WRITTEN TASK:
Report every line of the records that includes the word "value".

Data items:

==============================

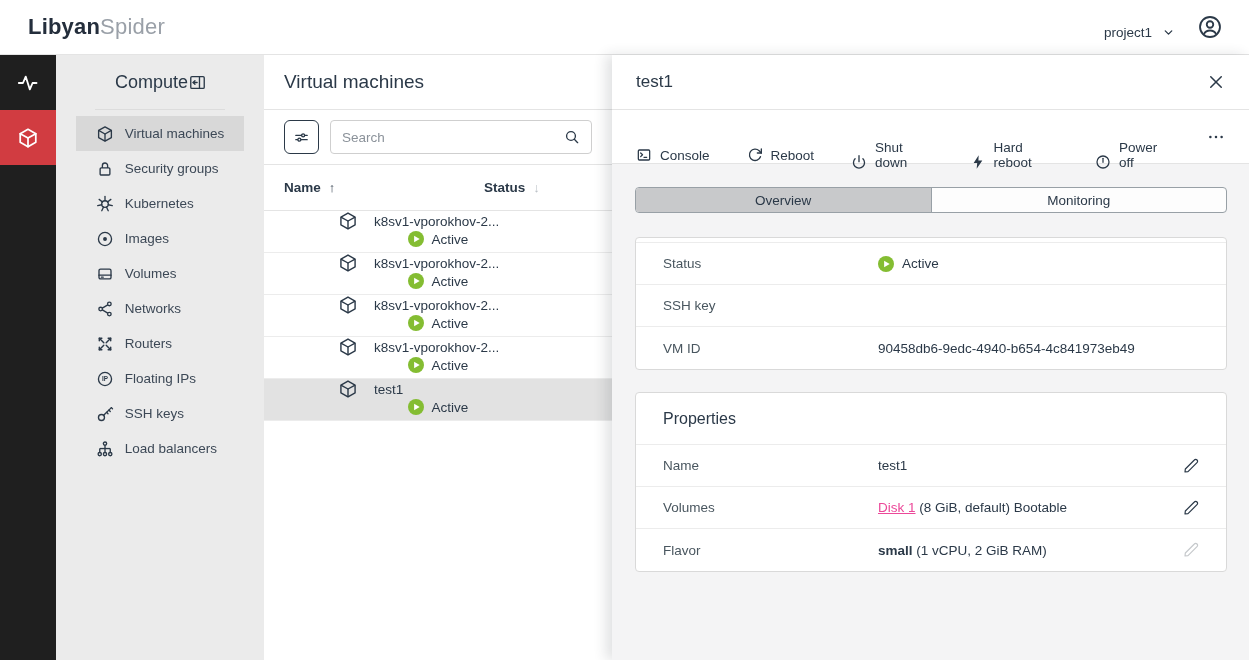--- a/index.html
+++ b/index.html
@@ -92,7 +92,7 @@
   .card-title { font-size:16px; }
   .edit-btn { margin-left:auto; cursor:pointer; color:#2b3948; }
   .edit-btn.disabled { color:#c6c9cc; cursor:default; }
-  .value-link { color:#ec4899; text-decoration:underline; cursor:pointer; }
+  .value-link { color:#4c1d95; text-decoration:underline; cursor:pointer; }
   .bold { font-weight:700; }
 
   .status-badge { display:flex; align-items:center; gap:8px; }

==============================

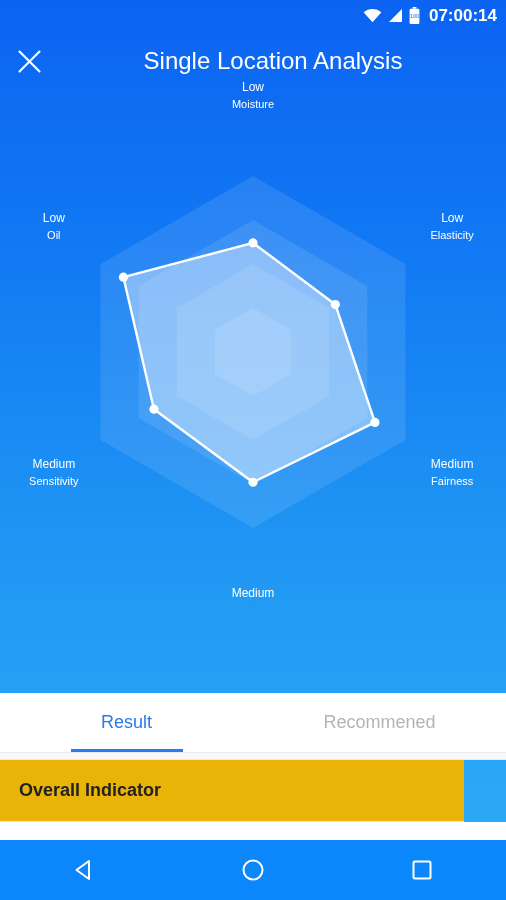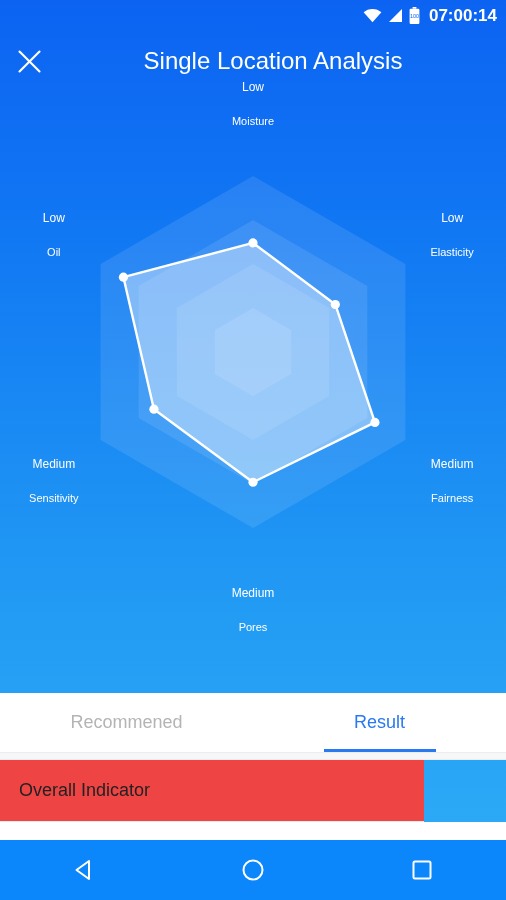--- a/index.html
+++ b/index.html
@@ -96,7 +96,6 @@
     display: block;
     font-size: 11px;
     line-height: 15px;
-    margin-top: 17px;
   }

==============================

ANSWER SPACE:
-  .value-link { color:#ec4899; text-decoration:underline; cursor:pointer; }
+  .value-link { color:#4c1d95; text-decoration:underline; cursor:pointer; }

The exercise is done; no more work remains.